Diet, DNA and destiny

For some, living longer brings opportunities, but for others it heralds ill health. Ameliorating deficits in healthspan requires deeper understanding of the complex changes in biological functions that lead to ageing. Dr Gavin Kelsey, Head of the Epigenetics programme, talks about the programme’s science, ambitions for the next four years, and shares a small secret about what helps fuel his research.

Epigenetics describes the systems that control our genes’ activity throughout our lives. Key epigenetic ‘marks’ are established early in development, defining the body’s different cell types and keeping cells working correctly. As we age, epigenetic information can change and deteriorate, partly due to lifestyle factors, affecting cell function and renewal. The Institute’s Epigenetics programme focuses on how the epigenetic control of gene expression helps maintain and support lifelong health, opening up new ways to promote healthy ageing.

“The big theme of the programme is to link two areas of biology, metabolism and epigenetics, so we're trying to investigate how much some aspects of our metabolism and our diet affect how our genes are controlled,” says Dr Gavin Kelsey. This is important because we know that all of the processes that go on around the DNA to ensure that genes are regulated correctly depend upon metabolites within cells, and these metabolites are also shared by other processes in the cell, as part of the cell’s normal metabolism.”

DNA is not a simple molecule. Within the nucleus of our cells, DNA is wrapped around histone proteins, organised into chromatin and packaged to form chromosomes. The DNA itself is modified or ‘decorated’ with chemical tags, and the histone proteins are also highly modified by chemical tags made available by the pool of metabolites within in the cell. These reversible modifications control subsequent gene expression, locking away some genes while leaving others accessible to the gene reading machinery at the appropriate time.

“Although part of this is probably hardwired and unlikely to be affected by changes in nutrition, some metabolites may be helping genes respond to environmental or nutritional change,” he explains. “This is the area we're particularly interested in, and how the interface between metabolism and epigenetics changes as we age.”

One key question is how these epigenetic changes—the sum of the various modifications to particular genes—are set up early in development and affect how our genes are programmed throughout our lives.

As a result, the programme does much work at this development stage and is learning much from early human embryos.

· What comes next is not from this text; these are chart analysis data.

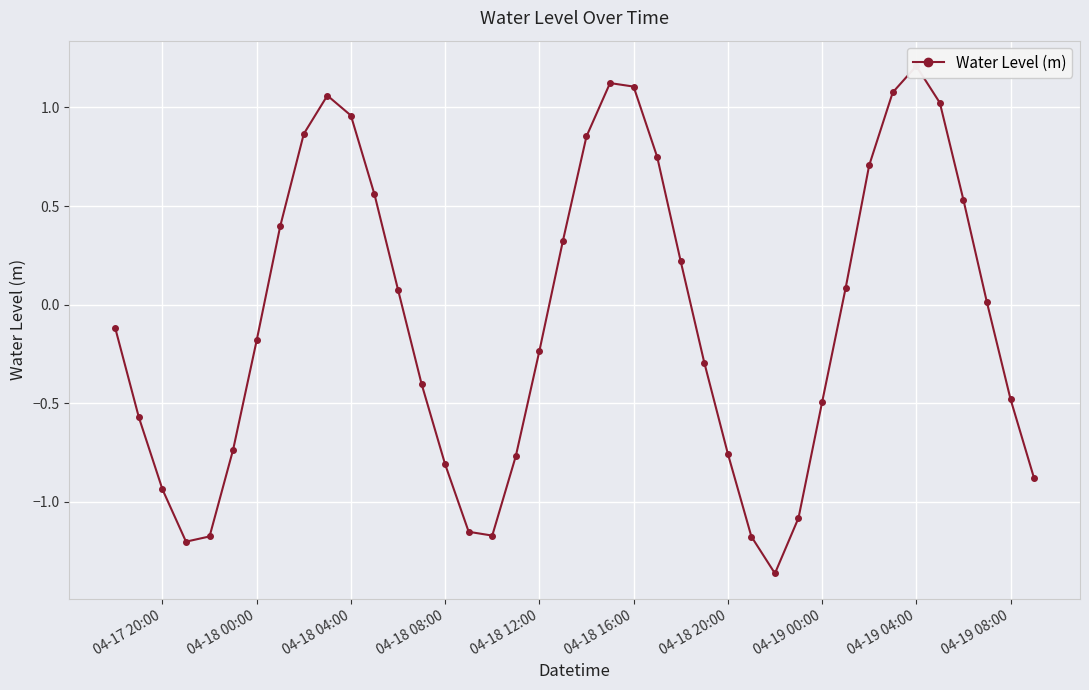

What is the sum of all values?

-3.1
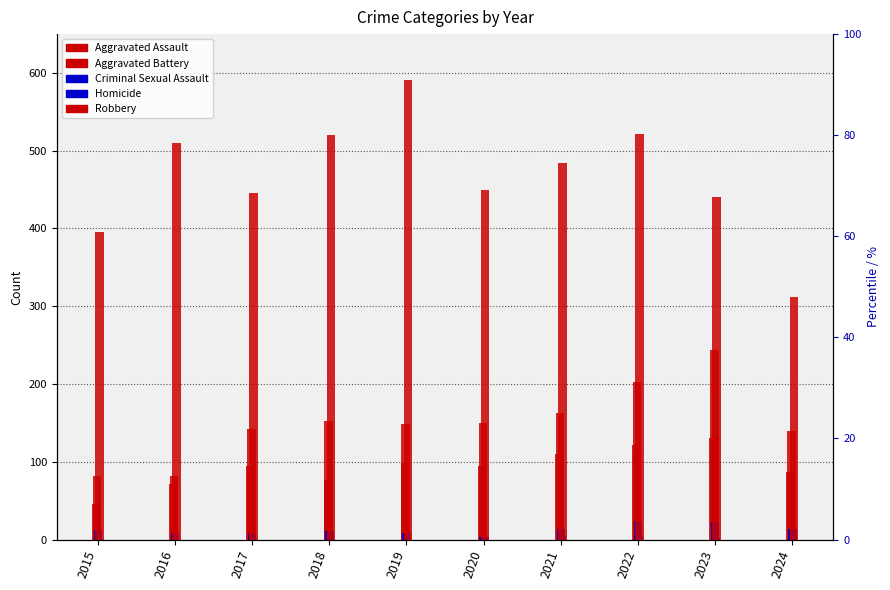

At which label does Criminal Sexual Assault reach its minimum?

2020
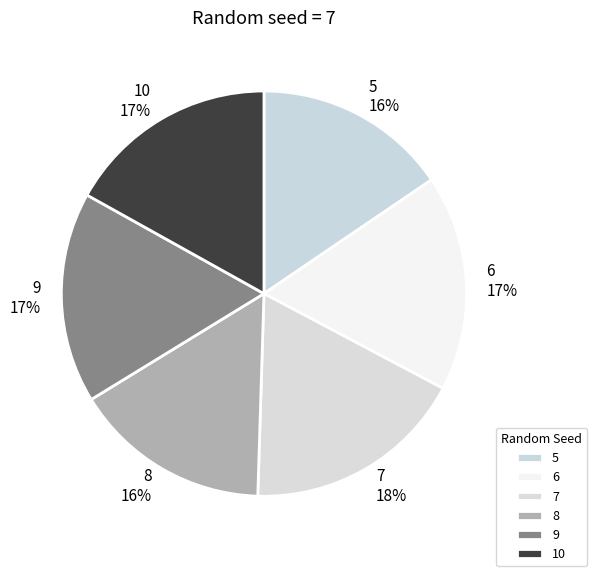

Count the number of slices in the pie.

6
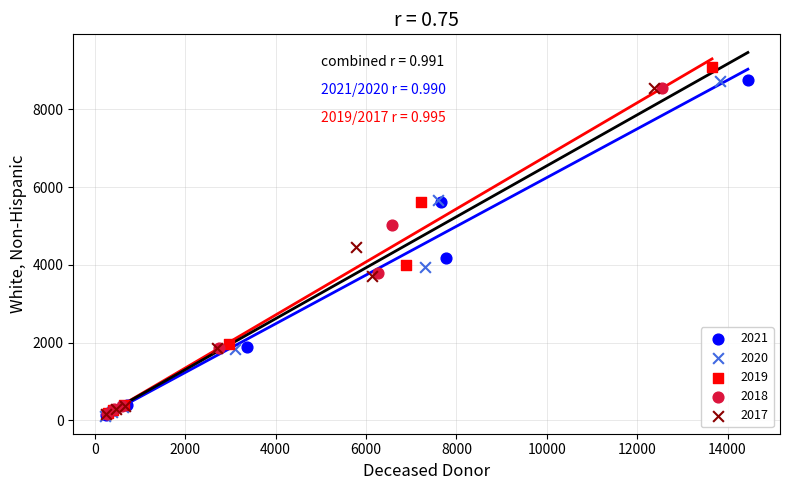

Which series reaches the maximum Y coordinate?

2019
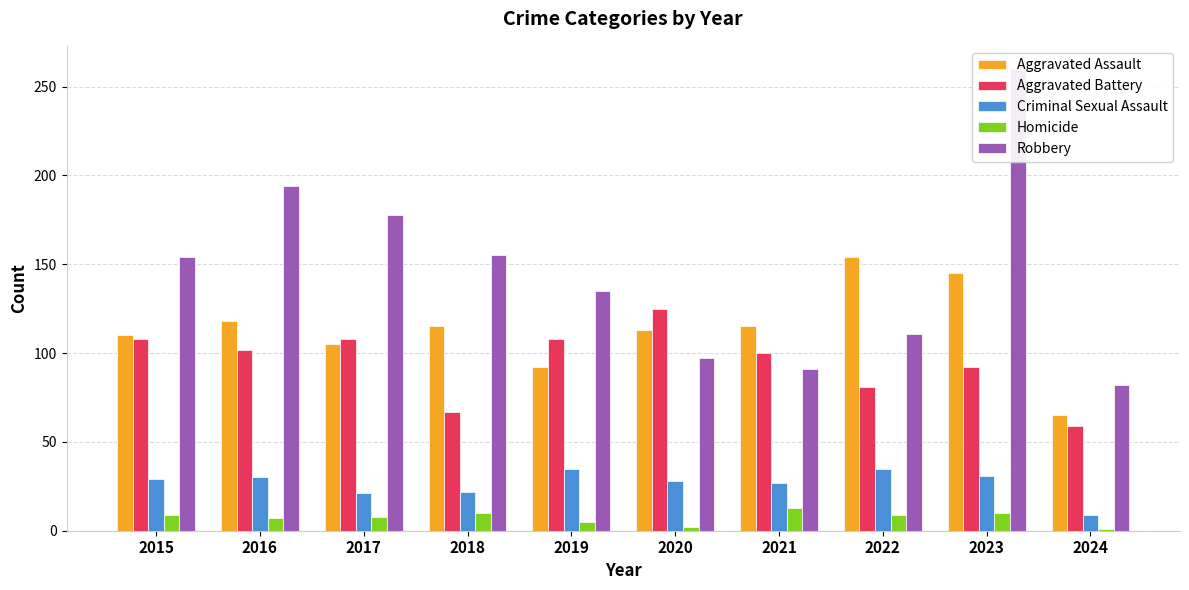

Reading left to right, list all the values displayed in this chart.

Aggravated Assault: 110	118	105	115	92	113	115	154	145	65
Aggravated Battery: 108	102	108	67	108	125	100	81	92	59
Criminal Sexual Assault: 29	30	21	22	35	28	27	35	31	9
Homicide: 9	7	8	10	5	2	13	9	10	1
Robbery: 154	194	178	155	135	97	91	111	260	82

“We have wonderful model systems, but they don’t always perfectly recapitulate exactly what goes on during human development,” says Kelsey. “That’s why it's vital we translate what we know from models, such as mouse, into human systems; looking at the epigenetic processes happening in the very early embryo, as different cell types start to emerge from what is otherwise a ball of identical cells, is really exciting and transforming what we know about early human development.”

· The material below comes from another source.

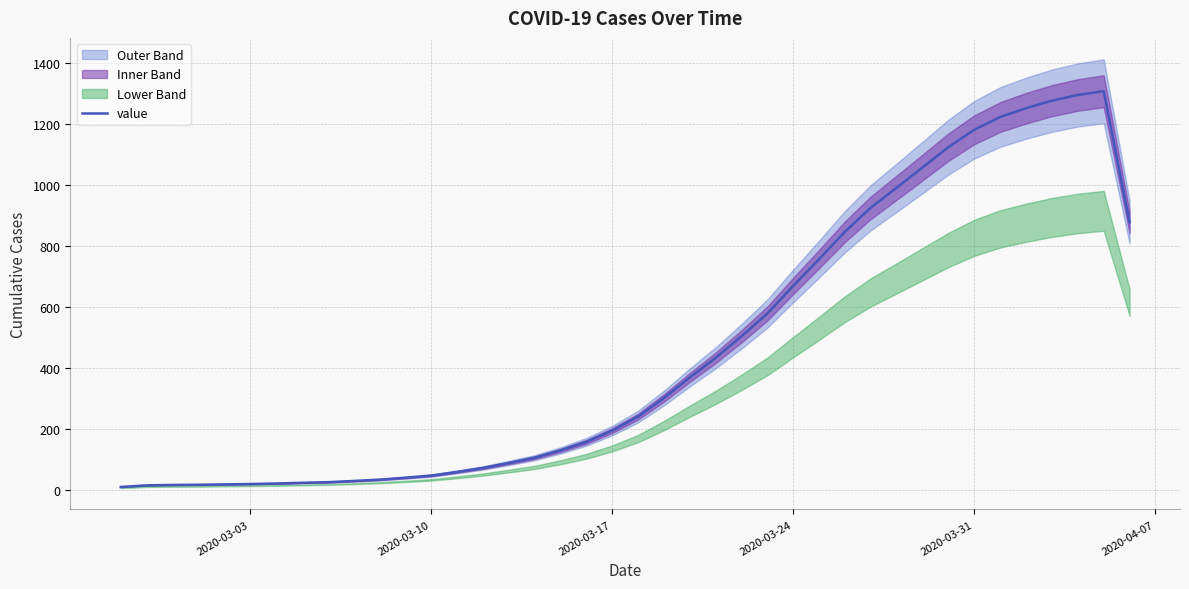

What is the difference between the maximum and minimum values?

1298.7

Answering these questions over the next four years depends on the best scientists – research and technical, a bold vision, and the capability to realise it, which is what makes the Institute world leading in the field. “What's really exciting, particularly in Peter Rugg-Gunn's group, is the development of single-cell technologies and these amazingly sensitive methods that allow us to map epigenetic marks over genes in individual cells. Until now, we've only been able to do this for individual epigenetic marks, but his team has developed a technique to look at multiple different modifications in a single cell, which will be a game changer,” he explains.

The Epigenetics programme has also been strengthened by strategic appointments in 2022 when Dr Sophie Trefely and Dr Teresa Rayon joined the Institute. Rayon’s group is interested in the rate at which organisms develop and how this might be linked to lifespan. The mechanisms underlying biological timing remain largely unknown so, by comparing what happens during development in mice versus humans, she is working on what controls biological timing and whether we can modulate developmental timing and extend lifespan.

Trefely is interested in metabolism and the fact that within the cell, metabolites are not uniformly distributed. Some are produced in particular organelles, such as mitochondria, but to impact DNA regulation, metabolites must act in the cell’s nucleus. “She is using elegant methods to examine the metabolic profile of a nucleus, altering the cell’s metabolic regime to discover how metabolites change in the nucleus. Using these new technologies, we can discover what happens at the interface between metabolites and gene regulation," explains Kelsey.

Trefely and Rayon are joint appointments, bridging the Epigenetic and Signalling programmes, and an example of how the synergies between the Institute’s three programmes mean advances in one translate into advances across the others.

On a personal level, Kelsey—who joined the Institute in 1995—is trying to age healthily. “I’m going to the gym regularly for the first time in my life and enjoying it. I try to eat healthily and maintain a healthy weight. I try to be less sedentary, hence my standing desk. But I’ve never tried intermittent fasting,” he concludes. “I think I’d find fasting quite difficult. I'm already begging for a croissant at 9am, despite having had breakfast. It’s habit, rather than necessity!”